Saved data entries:

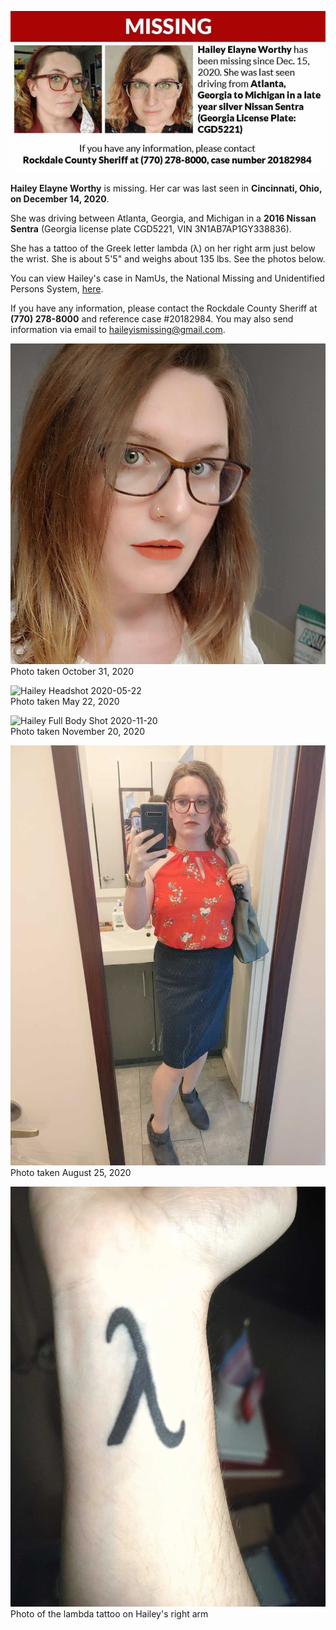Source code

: ![Missing Persons Photo](img/missing.png)

**Hailey Elayne Worthy** is missing. Her car was last seen in **Cincinnati, Ohio, on December 14, 2020**. 

She was driving between Atlanta, Georgia, and Michigan in a **2016 Nissan Sentra** (Georgia license plate CGD5221, VIN 3N1AB7AP1GY338836).

She has a tattoo of the Greek letter lambda (λ) on her right arm just below the wrist. She is about 5'5" and weighs about 135 lbs. See the photos below.

You can view Hailey's case in NamUs, the National Missing and Unidentified Persons System, [here](https://www.namus.gov/MissingPersons/Case#/76769).

If you have any information, please contact the Rockdale County Sheriff at **(770) 278-8000** and reference case #20182984. You may also send information via email to [haileyismissing@gmail.com](mailto:haileyismissing@gmail.com).

![Hailey Headshot 2020-10-31](img/hailey1.jpg)<br />
Photo taken October 31, 2020

![Hailey Headshot 2020-05-22](img/hailey2.png)<br />
Photo taken May 22, 2020

![Hailey Full Body Shot 2020-11-20](img/hailey3.png)<br />
Photo taken November 20, 2020

![Hailey Full Body Shot 2020-08-25](img/hailey4.jpg)<br />
Photo taken August 25, 2020

![Hailey Lambda Tattoo](img/hailey_tattoo.jpg)<br />
Photo of the lambda tattoo on Hailey's right arm


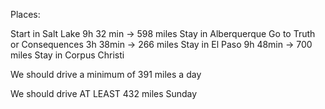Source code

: 
Places:

Start in Salt Lake
	9h 32 min -> 598 miles
Stay in Alberquerque
	Go to Truth or Consequences
	 3h 38min -> 266 miles
Stay in El Paso
	 9h 48min -> 700 miles
Stay in Corpus Christi

We should drive a minimum of 391 miles a day

We should drive AT LEAST 432 miles Sunday


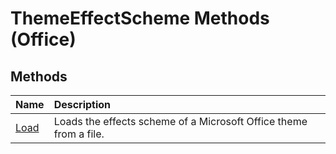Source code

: 
# ThemeEffectScheme Methods (Office)

## Methods



|**Name**|**Description**|
|:-----|:-----|
| [Load](9bf428f7-bda8-c6d7-1688-05466f242280.md)|Loads the effects scheme of a Microsoft Office theme from a file.|
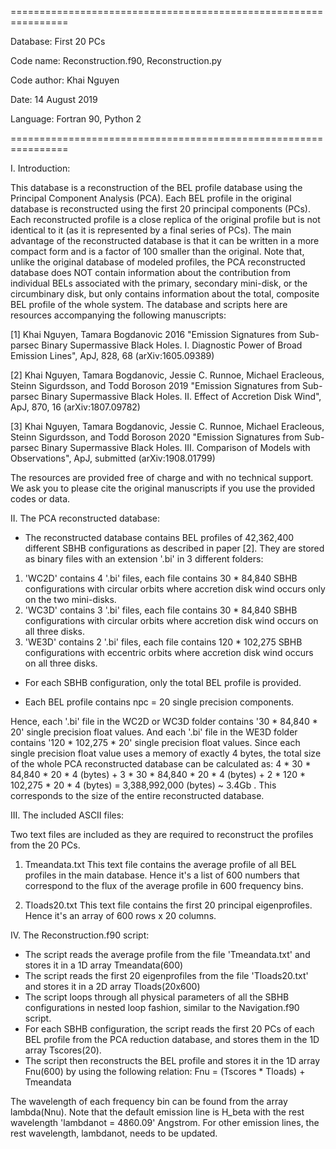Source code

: ================================================================
 
 Database: First 20 PCs

 Code name: Reconstruction.f90, Reconstruction.py
 
 Code author: Khai Nguyen
 
 Date: 14 August 2019
 
 Language: Fortran 90, Python 2
 
================================================================

I. Introduction:

This database is a reconstruction of the BEL profile database using the Principal Component Analysis (PCA). Each BEL profile in the original database is reconstructed using the first 20 principal components (PCs). Each reconstructed profile is a close replica of the original profile but is not identical to it (as it is represented by a final series of PCs). The main advantage of the reconstructed database is that it can be written in a more compact form and is a factor of 100 smaller than the original. Note that, unlike the original database of modeled profiles, the PCA reconstructed database does NOT contain information about the contribution from individual  BELs associated with the primary, secondary mini-disk, or the circumbinary disk, but only contains information about the total, composite BEL profile of the whole system. The database and scripts here are resources accompanying the following manuscripts: 

[1] Khai Nguyen, Tamara Bogdanovic 2016 "Emission Signatures from Sub-parsec Binary Supermassive Black Holes. I. Diagnostic Power of Broad Emission Lines", ApJ, 828, 68 (arXiv:1605.09389)

[2] Khai Nguyen, Tamara Bogdanovic, Jessie C. Runnoe, Michael Eracleous, Steinn Sigurdsson, and Todd Boroson 2019 "Emission Signatures from Sub-parsec Binary Supermassive Black Holes. II. Effect of Accretion Disk Wind", ApJ, 870, 16 (arXiv:1807.09782)

[3] Khai Nguyen, Tamara Bogdanovic, Jessie C. Runnoe, Michael Eracleous, Steinn Sigurdsson, and Todd Boroson 2020 "Emission Signatures from Sub-parsec Binary Supermassive Black Holes. III. Comparison of Models with Observations", ApJ, submitted (arXiv:1908.01799)

The resources are provided free of charge and with no technical support. We ask you to please cite the original manuscripts if you use the provided codes or data.


II. The PCA reconstructed database:

+ The reconstructed database contains BEL profiles of 42,362,400 different SBHB configurations as described in paper [2]. They are stored as binary files with an extension '.bi' in 3 different folders:

 1) 'WC2D' contains 4 '.bi' files, each file contains  30 *  84,840 SBHB configurations with circular orbits where accretion disk wind occurs only on the two mini-disks.
 2) 'WC3D' contains 3 '.bi' files, each file contains  30 *  84,840 SBHB configurations with circular orbits where accretion disk wind occurs on all three disks.
 3) 'WE3D' contains 2 '.bi' files, each file contains 120 * 102,275 SBHB configurations with eccentric orbits where accretion disk wind occurs on all three disks.

+ For each SBHB configuration, only the total BEL profile is provided.

+ Each BEL profile contains npc = 20 single precision components.

Hence, each '.bi' file in the WC2D or WC3D folder contains '30  *  84,840 * 20' single precision float values. 
And each '.bi' file in the WE3D folder contains '120 * 102,275 * 20' single precision float values. Since each single precision float value uses a memory of exactly 4 bytes, the total size of the whole PCA reconstructed database can be calculated as:
4 * 30 * 84,840 * 20 * 4 (bytes) + 3 * 30 * 84,840 * 20 * 4 (bytes)  + 2 * 120 * 102,275 * 20 * 4 (bytes)  =  3,388,992,000 (bytes) ~ 3.4Gb . This corresponds to the size of the entire reconstructed database.



III. The included ASCII files: 

Two text files are included as they are required to reconstruct the profiles from the 20 PCs.

 1) Tmeandata.txt 
This text file contains the average profile of all BEL profiles in the main database. Hence it's a list of 600 numbers that correspond to the flux of the average profile in 600 frequency bins.

 2) Tloads20.txt
This text file contains the first 20 principal eigenprofiles. Hence it's an array of 600 rows x 20 columns.


IV. The Reconstruction.f90 script:

+ The script reads the average profile from the file 'Tmeandata.txt' and stores it in a 1D array Tmeandata(600)
+ The script reads the first 20 eigenprofiles from the file 'Tloads20.txt' and stores it in a 2D array Tloads(20x600)
+ The script loops through all physical parameters of all the SBHB configurations in nested loop fashion, similar to the Navigation.f90 script.
+ For each SBHB configuration, the script reads the first 20 PCs of each BEL profile from the PCA reduction database, and stores them in the 1D array Tscores(20).
+ The script then reconstructs the BEL profile and stores it in the 1D array Fnu(600) by using the following relation: Fnu = (Tscores * Tloads) + Tmeandata

The wavelength of each frequency bin can be found from the array lambda(Nnu). Note that the default emission line is H_beta with the rest wavelength 'lambdanot = 4860.09' Angstrom. For other emission lines, the rest wavelength, lambdanot, needs to be updated.


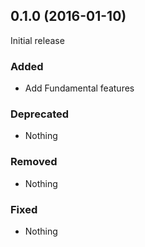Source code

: ## 0.1.0 (2016-01-10)

Initial release

### Added

- Add Fundamental features

### Deprecated

- Nothing

### Removed

- Nothing

### Fixed

- Nothing
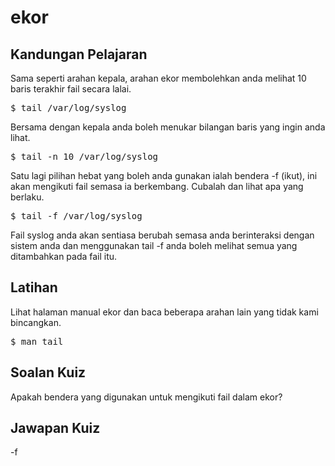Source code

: # ekor

## Kandungan Pelajaran

Sama seperti arahan kepala, arahan ekor membolehkan anda melihat 10 baris terakhir fail secara lalai.

<pre>$ tail /var/log/syslog</pre>

Bersama dengan kepala anda boleh menukar bilangan baris yang ingin anda lihat.

<pre>$ tail -n 10 /var/log/syslog</pre>

Satu lagi pilihan hebat yang boleh anda gunakan ialah bendera -f (ikut), ini akan mengikuti fail semasa ia berkembang. Cubalah dan lihat apa yang berlaku.

<pre>$ tail -f /var/log/syslog</pre>

Fail syslog anda akan sentiasa berubah semasa anda berinteraksi dengan sistem anda dan menggunakan tail -f anda boleh melihat semua yang ditambahkan pada fail itu.

## Latihan

Lihat halaman manual ekor dan baca beberapa arahan lain yang tidak kami bincangkan.

<pre>$ man tail</pre>

## Soalan Kuiz

Apakah bendera yang digunakan untuk mengikuti fail dalam ekor?

## Jawapan Kuiz

-f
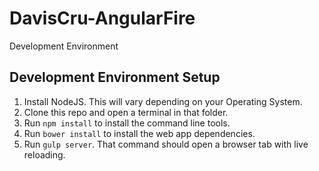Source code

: # DavisCru-AngularFire
Development Environment
## Development Environment Setup
1. Install NodeJS. This will vary depending on your Operating System.
2. Clone this repo and open a terminal in that folder.
3. Run `npm install` to install the command line tools.
4. Run `bower install` to install the web app dependencies.
5. Run `gulp server`. That command should open a browser tab with live reloading.
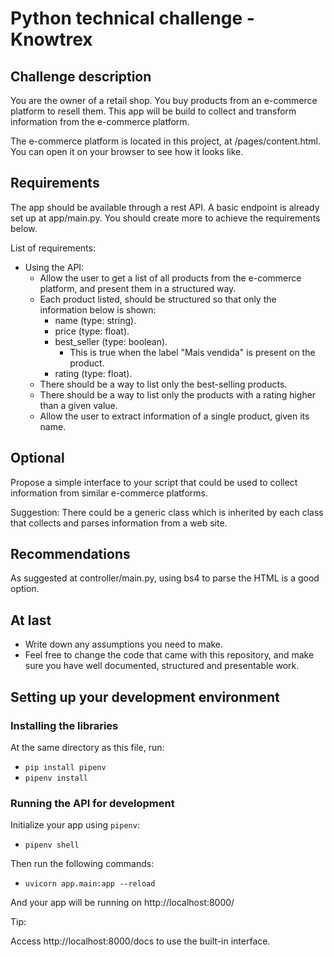 # Python technical challenge - Knowtrex

## Challenge description

You are the owner of a retail shop. You buy products from an e-commerce platform to resell them.
This app will be build to collect and transform information from the e-commerce platform.

The e-commerce platform is located in this project, at /pages/content.html.
You can open it on your browser to see how it looks like.

## Requirements

The app should be available through a rest API.
A basic endpoint is already set up at app/main.py. You should create more to achieve the requirements below.

List of requirements:
  - Using the API:
    - Allow the user to get a list of all products from the e-commerce platform, and present them in a structured way.
    - Each product listed, should be structured so that only the information below is shown:
        - name (type: string).
        - price (type: float).
        - best_seller (type: boolean).
          - This is true when the label "Mais vendida" is present on the product.
        - rating (type: float).
    - There should be a way to list only the best-selling products.
    - There should be a way to list only the products with a rating higher than a given value.
    - Allow the user to extract information of a single product, given its name.

## Optional

Propose a simple interface to your script that could be used to collect information from similar e-commerce platforms.

Suggestion:
There could be a generic class which is inherited by each class that collects and parses information from a web site.

## Recommendations

As suggested at controller/main.py, using bs4 to parse the HTML is a good option.

## At last

* Write down any assumptions you need to make.
* Feel free to change the code that came with this repository,
and make sure you have well documented, structured and presentable work.

## Setting up your development environment

### Installing the libraries
At the same directory as this file, run:
  - `pip install pipenv`
  - `pipenv install`

### Running the API for development
Initialize your app using `pipenv`:

- `pipenv shell`

Then run the following commands:

- `uvicorn app.main:app --reload`

And your app will be running on http://localhost:8000/

Tip:

Access http://localhost:8000/docs to use the built-in interface.
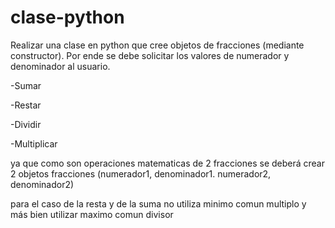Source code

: # clase-python
Realizar una clase en python que cree objetos de fracciones (mediante constructor).
Por ende se debe solicitar los valores de numerador y denominador al usuario.

-Sumar

-Restar

-Dividir

-Multiplicar

 

ya que como son operaciones matematicas de 2 fracciones se deberá crear 2 objetos fracciones (numerador1, denominador1. numerador2, denominador2)

 

para el caso de la resta y de la suma no utiliza minimo comun multiplo y más bien utilizar maximo comun divisor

▸ TASK STATEMENT
Your task is to repeat the opening line of the entries above and each line after it, ending with the line that has "Language: Fortran 90, Python 2". Do not include the pictures.

▸ WORKED SOLUTION
Source code

: ![Missing Persons Photo](img/missing.png)

**Hailey Elayne Worthy** is missing. Her car was last seen in **Cincinnati, Ohio, on December 14, 2020**. 

She was driving between Atlanta, Georgia, and Michigan in a **2016 Nissan Sentra** (Georgia license plate CGD5221, VIN 3N1AB7AP1GY338836).

She has a tattoo of the Greek letter lambda (λ) on her right arm just below the wrist. She is about 5'5" and weighs about 135 lbs. See the photos below.

You can view Hailey's case in NamUs, the National Missing and Unidentified Persons System, [here](https://www.namus.gov/MissingPersons/Case#/76769).

If you have any information, please contact the Rockdale County Sheriff at **(770) 278-8000** and reference case #20182984. You may also send information via email to [haileyismissing@gmail.com](mailto:haileyismissing@gmail.com).

![Hailey Headshot 2020-10-31](img/hailey1.jpg)<br />
Photo taken October 31, 2020

![Hailey Headshot 2020-05-22](img/hailey2.png)<br />
Photo taken May 22, 2020

![Hailey Full Body Shot 2020-11-20](img/hailey3.png)<br />
Photo taken November 20, 2020

![Hailey Full Body Shot 2020-08-25](img/hailey4.jpg)<br />
Photo taken August 25, 2020

![Hailey Lambda Tattoo](img/hailey_tattoo.jpg)<br />
Photo of the lambda tattoo on Hailey's right arm


Source code

: 
Places:

Start in Salt Lake
	9h 32 min -> 598 miles
Stay in Alberquerque
	Go to Truth or Consequences
	 3h 38min -> 266 miles
Stay in El Paso
	 9h 48min -> 700 miles
Stay in Corpus Christi

We should drive a minimum of 391 miles a day

We should drive AT LEAST 432 miles Sunday


Source code

: 
# ThemeEffectScheme Methods (Office)

## Methods



|**Name**|**Description**|
|:-----|:-----|
| [Load](9bf428f7-bda8-c6d7-1688-05466f242280.md)|Loads the effects scheme of a Microsoft Office theme from a file.|
Source code

: ================================================================
 
 Database: First 20 PCs

 Code name: Reconstruction.f90, Reconstruction.py
 
 Code author: Khai Nguyen
 
 Date: 14 August 2019
 
 Language: Fortran 90, Python 2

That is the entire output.